╭─ RECORDS FOR THE TASK

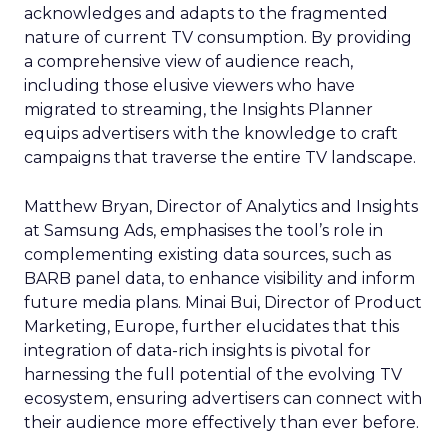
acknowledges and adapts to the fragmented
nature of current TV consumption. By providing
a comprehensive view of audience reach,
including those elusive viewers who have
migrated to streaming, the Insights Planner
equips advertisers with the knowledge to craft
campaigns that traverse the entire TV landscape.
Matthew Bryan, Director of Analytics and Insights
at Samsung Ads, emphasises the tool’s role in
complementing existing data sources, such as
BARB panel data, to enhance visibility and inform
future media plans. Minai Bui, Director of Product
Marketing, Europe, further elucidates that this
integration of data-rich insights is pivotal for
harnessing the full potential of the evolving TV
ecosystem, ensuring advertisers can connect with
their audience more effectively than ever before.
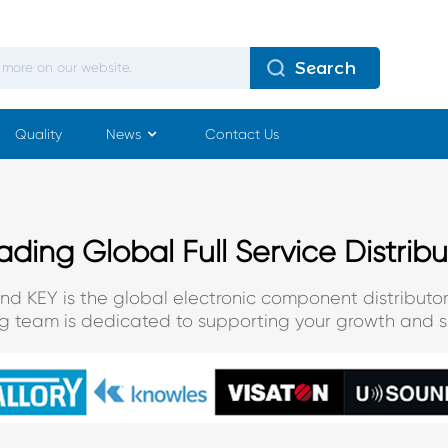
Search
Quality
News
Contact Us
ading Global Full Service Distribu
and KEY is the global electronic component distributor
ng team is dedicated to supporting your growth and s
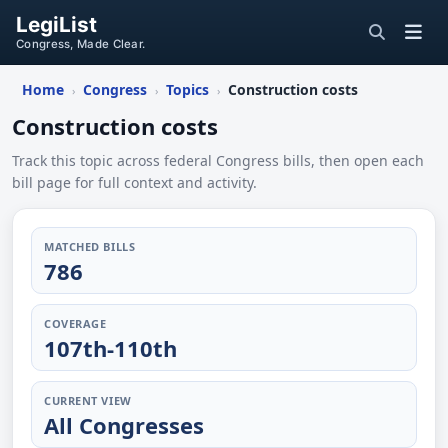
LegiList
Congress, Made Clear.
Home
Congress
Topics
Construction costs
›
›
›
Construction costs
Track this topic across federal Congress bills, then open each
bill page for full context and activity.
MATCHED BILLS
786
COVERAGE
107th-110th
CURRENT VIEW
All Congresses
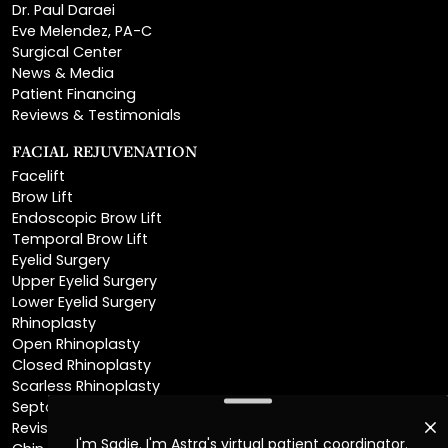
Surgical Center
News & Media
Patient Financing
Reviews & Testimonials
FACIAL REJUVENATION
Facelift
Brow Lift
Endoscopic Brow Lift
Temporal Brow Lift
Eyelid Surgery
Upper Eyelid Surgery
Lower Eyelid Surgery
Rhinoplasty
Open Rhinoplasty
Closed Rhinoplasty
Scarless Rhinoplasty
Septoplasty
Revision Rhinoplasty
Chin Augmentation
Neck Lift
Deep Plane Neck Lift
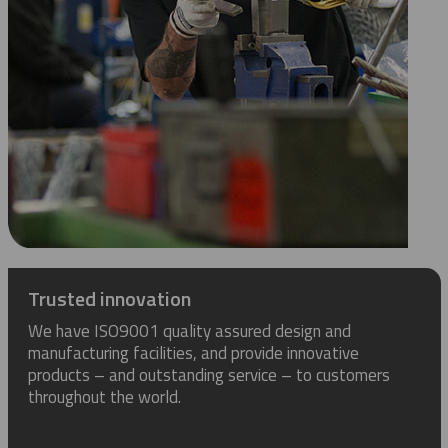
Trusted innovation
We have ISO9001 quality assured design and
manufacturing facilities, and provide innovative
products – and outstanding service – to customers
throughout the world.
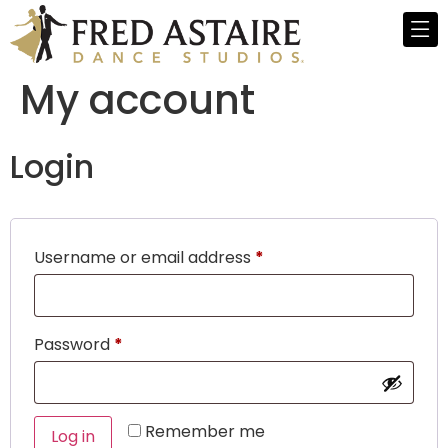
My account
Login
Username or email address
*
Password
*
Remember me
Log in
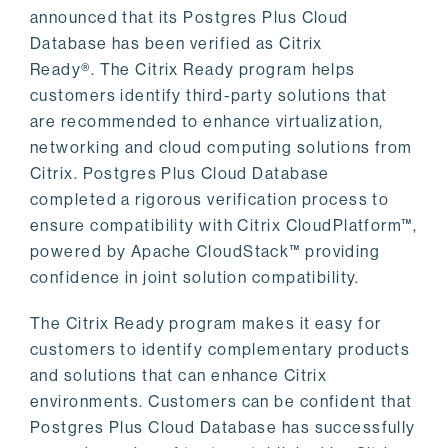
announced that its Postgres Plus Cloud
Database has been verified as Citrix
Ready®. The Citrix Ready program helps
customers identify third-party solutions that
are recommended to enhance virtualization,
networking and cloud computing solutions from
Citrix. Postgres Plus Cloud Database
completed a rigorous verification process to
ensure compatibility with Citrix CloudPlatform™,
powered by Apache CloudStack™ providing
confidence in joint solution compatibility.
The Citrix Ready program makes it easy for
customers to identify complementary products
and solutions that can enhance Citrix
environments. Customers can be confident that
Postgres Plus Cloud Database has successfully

╰─

> _WHAT IS BEING ASKED_
What's needed is every line above, retyped exactly and free of pictures.

> _ANSWER SECTION_
acknowledges and adapts to the fragmented
nature of current TV consumption. By providing
a comprehensive view of audience reach,
including those elusive viewers who have
migrated to streaming, the Insights Planner
equips advertisers with the knowledge to craft
campaigns that traverse the entire TV landscape.
Matthew Bryan, Director of Analytics and Insights
at Samsung Ads, emphasises the tool’s role in
complementing existing data sources, such as
BARB panel data, to enhance visibility and inform
future media plans. Minai Bui, Director of Product
Marketing, Europe, further elucidates that this
integration of data-rich insights is pivotal for
harnessing the full potential of the evolving TV
ecosystem, ensuring advertisers can connect with
their audience more effectively than ever before.
Search
Quality
News
Contact Us
ading Global Full Service Distribu
and KEY is the global electronic component distributor
ng team is dedicated to supporting your growth and s
LegiList
Congress, Made Clear.
Home
Congress
Topics
Construction costs
›
›
›
Construction costs
Track this topic across federal Congress bills, then open each
bill page for full context and activity.
MATCHED BILLS
786
COVERAGE
107th-110th
CURRENT VIEW
All Congresses
Surgical Center
News & Media
Patient Financing
Reviews & Testimonials
FACIAL REJUVENATION
Facelift
Brow Lift
Endoscopic Brow Lift
Temporal Brow Lift
Eyelid Surgery
Upper Eyelid Surgery
Lower Eyelid Surgery
Rhinoplasty
Open Rhinoplasty
Closed Rhinoplasty
Scarless Rhinoplasty
Septoplasty
Revision Rhinoplasty
Chin Augmentation
Neck Lift
Deep Plane Neck Lift
Trusted innovation
We have ISO9001 quality assured design and
manufacturing facilities, and provide innovative
products – and outstanding service – to customers
throughout the world.
My account
Login
Username or email address
*
Password
*
Remember me
Log in
announced that its Postgres Plus Cloud
Database has been verified as Citrix
Ready®. The Citrix Ready program helps
customers identify third-party solutions that
are recommended to enhance virtualization,
networking and cloud computing solutions from
Citrix. Postgres Plus Cloud Database
completed a rigorous verification process to
ensure compatibility with Citrix CloudPlatform™,
powered by Apache CloudStack™ providing
confidence in joint solution compatibility.
The Citrix Ready program makes it easy for
customers to identify complementary products
and solutions that can enhance Citrix
environments. Customers can be confident that
Postgres Plus Cloud Database has successfully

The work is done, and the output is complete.